### Travail demandé:
Relevez toutes les dates et toutes les heures qui figurent dans le fil de discussion sur l'historique des itinéraires de Plan, dans l'ordre où elles apparaissent. Ne notez qu'une fois celles qui reviennent.

### Texte fourni:
# Effacer historique itinéraires Plan impossible...



## stéphane83 (17 Octobre 2014)

bonsoir,
Je ne sais pas si c'est depuis le passage à iOS 8 mais je ne parviens plus à effacer l'historique des itinéraires conserver dans l'application Plan.
L'interface à légèrement été revue et j'ai beau cherché je ne trouve plus...

---------- Nouveau message ajouté à 21h58 ---------- Le message précédent a été envoyé à 21h50 ----------

Je me réponds à moi même je viens de trouver au pif :
C'est en haut dans le champ recherche au dessus de la carte le menu propose d'effacer ou non l'historique.
Voilà c'est légèrement différent d'iOS 7


----------



## Jura39 (17 Octobre 2014)

### Données extraites:
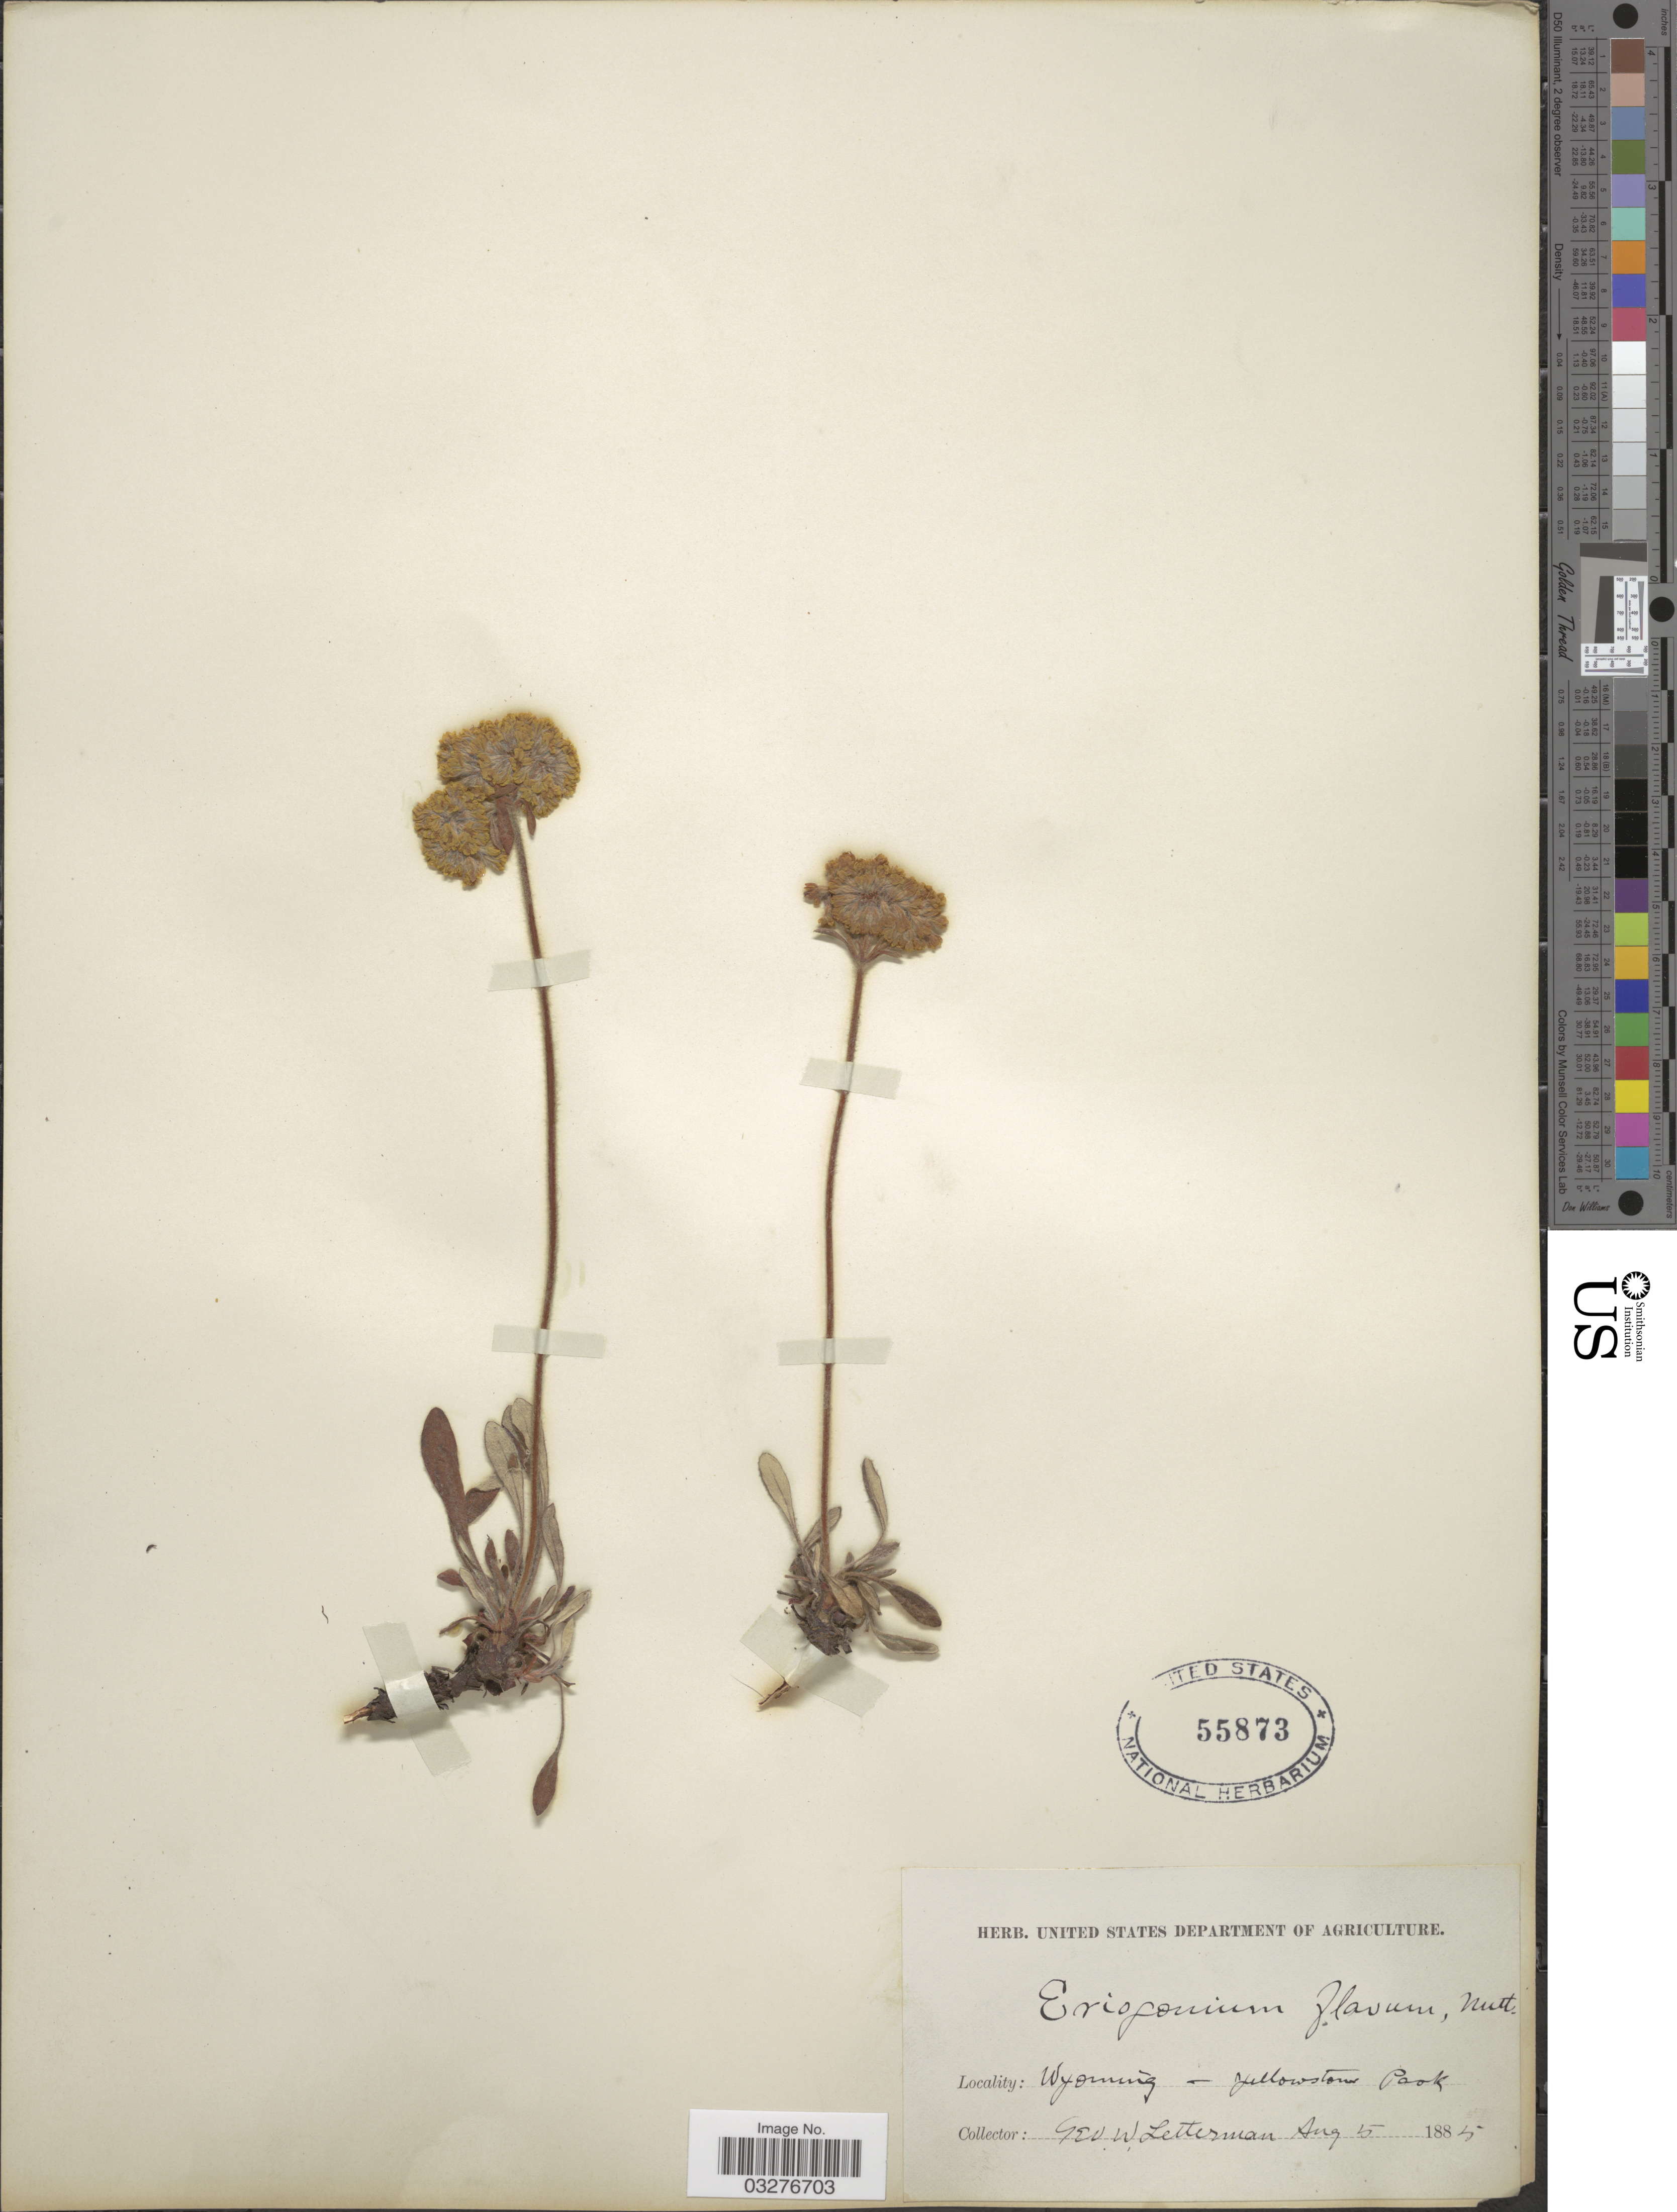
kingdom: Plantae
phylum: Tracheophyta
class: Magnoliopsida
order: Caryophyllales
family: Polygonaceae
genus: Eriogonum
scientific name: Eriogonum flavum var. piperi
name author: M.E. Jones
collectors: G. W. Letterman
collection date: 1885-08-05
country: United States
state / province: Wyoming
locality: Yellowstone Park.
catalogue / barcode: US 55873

### Réponse:
- 17 Octobre 2014
- 21h58
- 21h50